From start to finish, the newly commissioned work “Ghost Town,” by co-creators Tiffany Tregarthen and David Raymond from Vancouver, is contoured by James Proudfoot’s prominent lighting design. A figure steps into a funnel of light on a dark stage and then disappears. Others stealthily appear and case the scene. This gradually builds to a mass of lunging bodies that fans across the stage with assertive energy to a pulsing electronic score—all amid the entrancing play of shadow and light.

Large group sections spin off solos and duets that spiral and circle through space with ecstatic freedom. Of note was the sensuous duet danced by Jesse Obremski and Eleni Loving with attentive, slow-motion partnering. Loving continued into an enthralling solo of twitching, reaching, and then literally turned herself inside-out in contortions with affecting vulnerability.

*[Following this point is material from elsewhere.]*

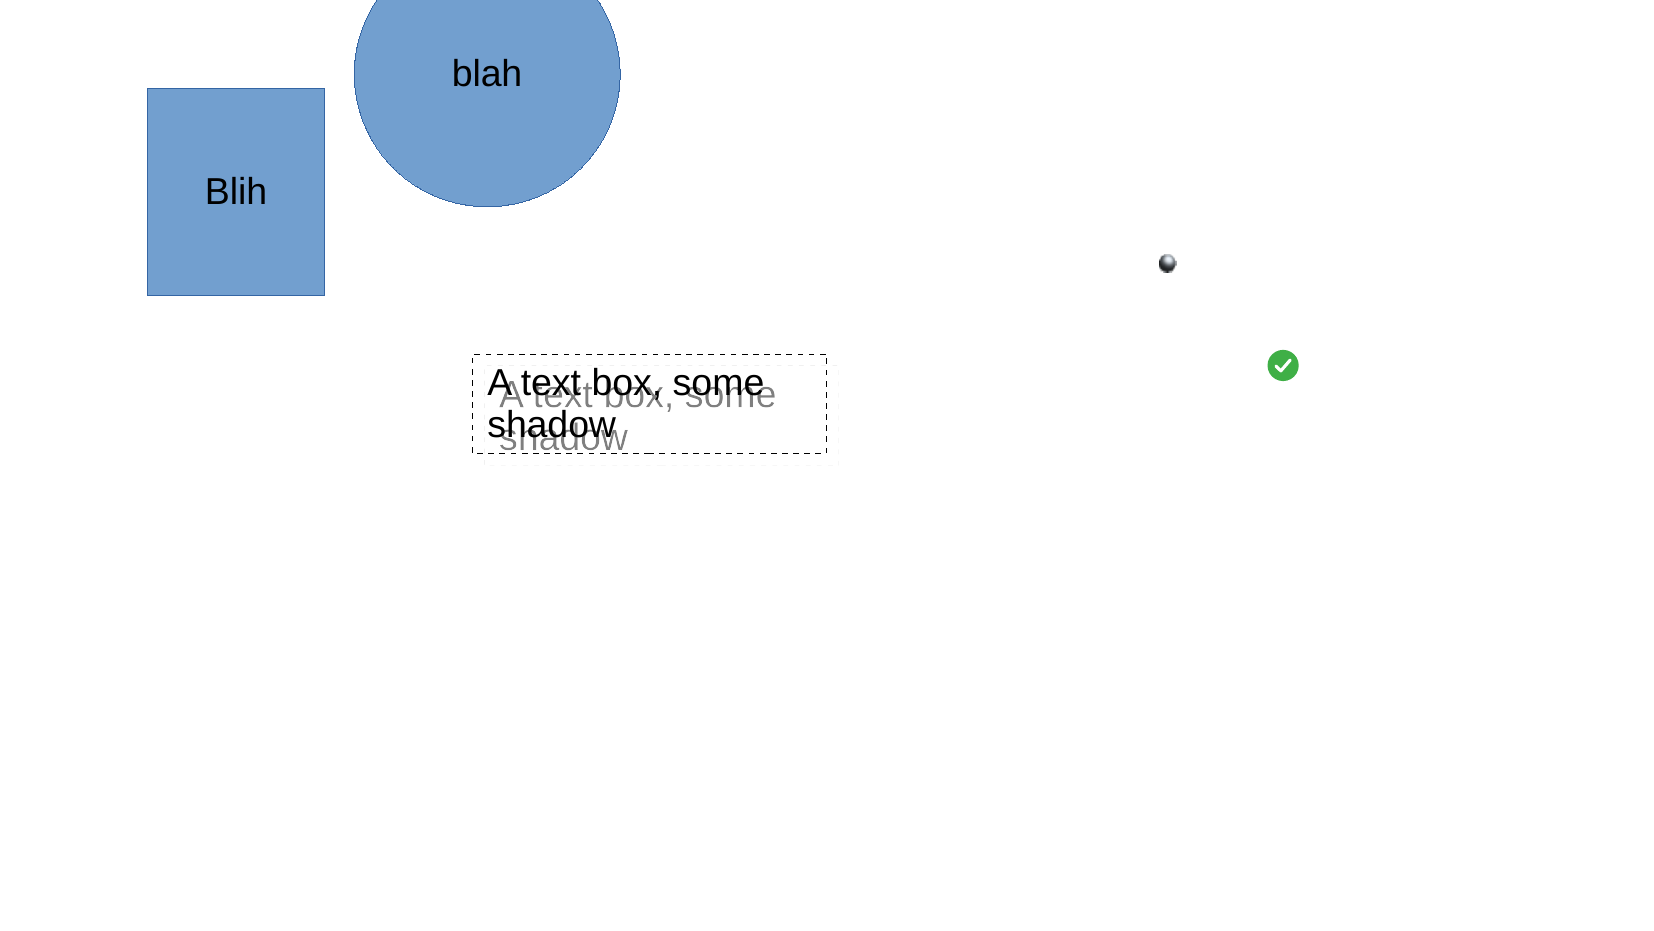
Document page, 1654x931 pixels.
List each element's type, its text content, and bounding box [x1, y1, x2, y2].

“Ghost Town,” per the program notes, claims to be: “Rituals for returning to middle ground. / Acts of self-preservation in extreme climates. / Rendering time habitable.”

At the very least, it is a handsome work that showcases the company as a unified collective and a group of strong individual performers.

Miriam Gittens, Eddieomar Gonzalez- Castillo, and Kevin Pajarillaga in "Bliss" by Johan Inger. Photograph by Whitney Browne

The final work “Bliss,” by highly regarded Swedish-born, contemporary ballet choreographer Johan Inger, fell short of its title. Set to jazz pianist Keith Jarrett’s legendary and virtuosic “Köln Concert,” Inger adopted a notably casual interpretation for the 2016 commission for Aterballeto. This seemed to align well with the personal and easy character of the music’s opening strains. Dressing the dancers in muted everyday wear designed by Francesca Messori and himself and placing them against the bare brick wall of the stage with a sunburst of light bulbs in the upper right-hand corner served the relaxed concept. But with the choreography’s growing reliance on conventional ballet vocabulary, the effect was lost, and the result was uninspiring. It seemed a far cry from the free, soaring, improvisatory spirit of the music. The recurring jogging motif, although joyous in its energetic simplicity and implied endorphin high, and the breakouts into pedestrian relationships did not catapult the dance out of ordinariness. The valiant effort of the dancers to inject bliss into the steps and the music, of course, was its saving grace. Gibney artists and audiences deserve more inventive fare.

Karen Greenspan


Karen Greenspan is a New York City-based dance journalist and frequent contributor to Natural History Magazine, Dance Tabs, Ballet Review, and Tricycle among other publications. She is also the author of Footfalls from the Land of Happiness: A Journey into the Dances of Bhutan, published in 2019.